Leishmaniose surpreende aposentado
Leishmaniose surpreende aposentado
Benê Bianchi
Josoé de CarvalhoGrande sustoAposentado José Gabriel Silva: Não sei como peguei essa doençaO aposentado José Gabriel da Silva, 59 anos, levou um grande susto quando, depois de dois ou três meses buscando respostas para explicar uma ferida que surgiu na sua perna, soube que se tratava de leishmaniose.
Assim como ele, muitos londrinenses não sabem que há focos do mosquito transmissor em Londrina e, especialmente, que casos da doença não são raros como parecem ser.
Segundo dados da Autarquia Municipal de Saúde, são feitos anualmente de 30 a 40 novos registros de leishmaniose no município.
A leishmaniose é trasmitida ao homem pelo mosquito denominado flebótomo - bastante parecido com o pernilongo -, que vive em regiões de mata. Valdecir Nunes, funcionário do setor de Entomologia da Fundação Nacional de Saúde (FNS), informa que o flebótomo procria em húmus. Os focos são comuns em qualquer capão de mata.
Em Londrina, já foram encontrados vários focos. Por exemplo, no Parque Arthur Thomas (zona sul) e na saída do Patrimônio Heimtal para o Distrito da Warta (zona norte). De acordo com Nunes, não há como controlar o mosquito.
Não podemos jogar inseticida na mata porque corremos o risco de agredir o meio ambiente, diz. A orientação é para que as pessoas que moram próximas a regiões com mata façam a limpeza rasteira para permitir a entrada de raios solares na mata - o flebótomo é bastante sensível ao raio solar. A instalação de telas nas portas e janelas também é recomendada, para impedir a entrada do mosquito em casa.
Outro conselho: que as pessoas evitem ficar perto das matas do anoitecer até o amanhecer, período de atividades do mosquito. Segundo Nunes, pescadores são vítimas constantes do flebótomo.
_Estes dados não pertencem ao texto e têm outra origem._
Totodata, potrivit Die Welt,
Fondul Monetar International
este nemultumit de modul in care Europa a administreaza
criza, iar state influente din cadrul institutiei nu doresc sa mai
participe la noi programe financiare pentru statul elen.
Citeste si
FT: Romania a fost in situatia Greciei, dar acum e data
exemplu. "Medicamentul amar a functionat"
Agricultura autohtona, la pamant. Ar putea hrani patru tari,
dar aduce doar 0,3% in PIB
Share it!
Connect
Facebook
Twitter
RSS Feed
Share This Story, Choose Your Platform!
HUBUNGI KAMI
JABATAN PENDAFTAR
As explicações da FNS intrigam ainda mais Gabriel Nunes. Ele afirma que não esteve em regiões de mata e muito menos gosta de pescar. Não sei como peguei essa doença. Ele relata que em dezembro do ano passado esteve passeando pelo litoral de Santa Catarina e Paraná. Fora isso, constuma ir a Jataizinho, na casa de uma filha.
Como o período de incubação da doença é de 10 dias a três semanas, Gabriel da Silva descarta a hipótese de ter sido contaminado na viagem ao litoral. Ele conta que começou a se sentir mal há cerca de quatro meses. No começo suava muito e sentia que tinha um mau cheiro. Depois passei a ter dor de cabeça e ânsia de vômito.
O médico e professor da Universidade Estadual de Londrina Rubens Pontello, especialista em leishmaniose, diz que o tratamento para curar a doença é feito à base de injeções e pode durar de um a seis meses. No local em que o mosquito pica surge uma pequena ferida que vai aumentando, tem bordas elevadas e fundo granulado, descreve o médico. Ele salienta que, se não for tratada, a doença pode evoluir de uma lesão cutânea para cutânea-mucosa e mucosa. Regiões do corpo mais sensíveis à leishmaniose, como o nariz, podem ficar seriamente danificadas.